In this talk we investigate the close relationship between learning and regularization by importing in the learning domain algorithms developed in the context of regularization theory. We describe a nonlinear regularization algorithm which seems to be well suited to address the problem of feature selection. We discuss theoretical properties, implementation issues and experimental results in real world problems.


Patrick Wolf  (with Mohamed-Ali Belabbas)

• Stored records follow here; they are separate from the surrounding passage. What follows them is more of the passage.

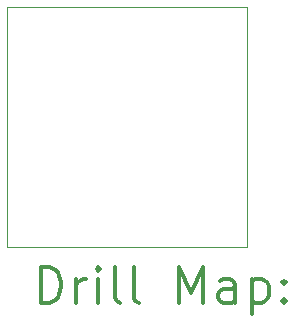
<source format=gbr>
%FSLAX45Y45*%
G04 Gerber Fmt 4.5, Leading zero omitted, Abs format (unit mm)*
G04 Created by KiCad*
%MOMM*%
%LPD*%
G01*
G04 APERTURE LIST*
%TA.AperFunction,Profile*%
%ADD10C,0.050000*%
%TD*%
%ADD11C,0.200000*%
%ADD12C,0.300000*%
G04 APERTURE END LIST*
D10*
X13970000Y-10922000D02*
X13970000Y-8890000D01*
X11938000Y-10922000D02*
X13970000Y-10922000D01*
X11938000Y-8890000D02*
X11938000Y-10922000D01*
X13970000Y-8890000D02*
X11938000Y-8890000D01*
D11*
D12*
X12221928Y-11390214D02*
X12221928Y-11090214D01*
X12293357Y-11090214D01*
X12336214Y-11104500D01*
X12364786Y-11133072D01*
X12379071Y-11161643D01*
X12393357Y-11218786D01*
X12393357Y-11261643D01*
X12379071Y-11318786D01*
X12364786Y-11347357D01*
X12336214Y-11375929D01*
X12293357Y-11390214D01*
X12221928Y-11390214D01*
X12521928Y-11390214D02*
X12521928Y-11190214D01*
X12521928Y-11247357D02*
X12536214Y-11218786D01*
X12550500Y-11204500D01*
X12579071Y-11190214D01*
X12607643Y-11190214D01*
X12707643Y-11390214D02*
X12707643Y-11190214D01*
X12707643Y-11090214D02*
X12693357Y-11104500D01*
X12707643Y-11118786D01*
X12721928Y-11104500D01*
X12707643Y-11090214D01*
X12707643Y-11118786D01*
X12893357Y-11390214D02*
X12864786Y-11375929D01*
X12850500Y-11347357D01*
X12850500Y-11090214D01*
X13050500Y-11390214D02*
X13021928Y-11375929D01*
X13007643Y-11347357D01*
X13007643Y-11090214D01*
X13393357Y-11390214D02*
X13393357Y-11090214D01*
X13493357Y-11304500D01*
X13593357Y-11090214D01*
X13593357Y-11390214D01*
X13864786Y-11390214D02*
X13864786Y-11233071D01*
X13850500Y-11204500D01*
X13821928Y-11190214D01*
X13764786Y-11190214D01*
X13736214Y-11204500D01*
X13864786Y-11375929D02*
X13836214Y-11390214D01*
X13764786Y-11390214D01*
X13736214Y-11375929D01*
X13721928Y-11347357D01*
X13721928Y-11318786D01*
X13736214Y-11290214D01*
X13764786Y-11275929D01*
X13836214Y-11275929D01*
X13864786Y-11261643D01*
X14007643Y-11190214D02*
X14007643Y-11490214D01*
X14007643Y-11204500D02*
X14036214Y-11190214D01*
X14093357Y-11190214D01*
X14121928Y-11204500D01*
X14136214Y-11218786D01*
X14150500Y-11247357D01*
X14150500Y-11333071D01*
X14136214Y-11361643D01*
X14121928Y-11375929D01*
X14093357Y-11390214D01*
X14036214Y-11390214D01*
X14007643Y-11375929D01*
X14279071Y-11361643D02*
X14293357Y-11375929D01*
X14279071Y-11390214D01*
X14264786Y-11375929D01*
X14279071Y-11361643D01*
X14279071Y-11390214D01*
X14279071Y-11204500D02*
X14293357Y-11218786D01*
X14279071Y-11233071D01*
X14264786Y-11218786D01*
X14279071Y-11204500D01*
X14279071Y-11233071D01*
M02*

</source>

Title:  The Nystrom Extension and Spectral Methods in Learning: A New Algorithm for Low-Rank Approximation of Quadratic Forms


Abstract:

Spectral methods are of fundamental importance in statistical learning, as they underlie algorithms from classical principal components analysis to more recent approaches that exploit manifold structure. In most cases, the core technical problem can be reduced to computing a low-rank approximation to a positive-definite kernel. Using traditional methods, such an approximation can be obtained with computational complexity that scales as the cube of the number of training examples. For the growing number of applications dealing with very large or high-dimensional data sets, however, these techniques are too costly. A known alternative is the Nystrom extension from finite element methods.  While its application to machine learning has previously been suggested in the literature, we introduce here what is, to the best of our knowledge, the first randomized algorithm of this type to yield a relative
approximation error bound.  Our results follow from a new class of algorithms for the approximation of matrix products, which reveal connections between classical linear algebraic quantities such as Schur complements and techniques from theoretical computer science such as the notion of volume sampling.


Ding-Xuan Zhou

Title:  Learnability of Gaussians with Flexible Variances

Abstract:

Gaussian kernels with flexible variances provide a rich family of Mercer kernels for learning algorithms. We show that the union of the unit balls of reproducing kernel Hilbert spaces generated by Gaussian kernels with flexible variances is a uniform Glivenko-Cantelli class. This result confirms a conjecture concerning learnability of Gaussian kernels and verifies the uniform convergence of many learning algorithms involving Gaussians with changing variances. Rademacher averages and empirical covering numbers are used to estimate sample errors of multi-kernel regularization schemes associated with general loss functions. It is then shown that the regularization error associated with the least square loss and the Gaussian kernels can be greatly improved when flexible variances are allowed. Finally for regularization schemes generated by Gaussian kernels with flexible variances we present explicit learning rates of the regression with the least square loss and the classification with the hinge loss. Extensions to manifold and Markov sampling settings will also be discussed.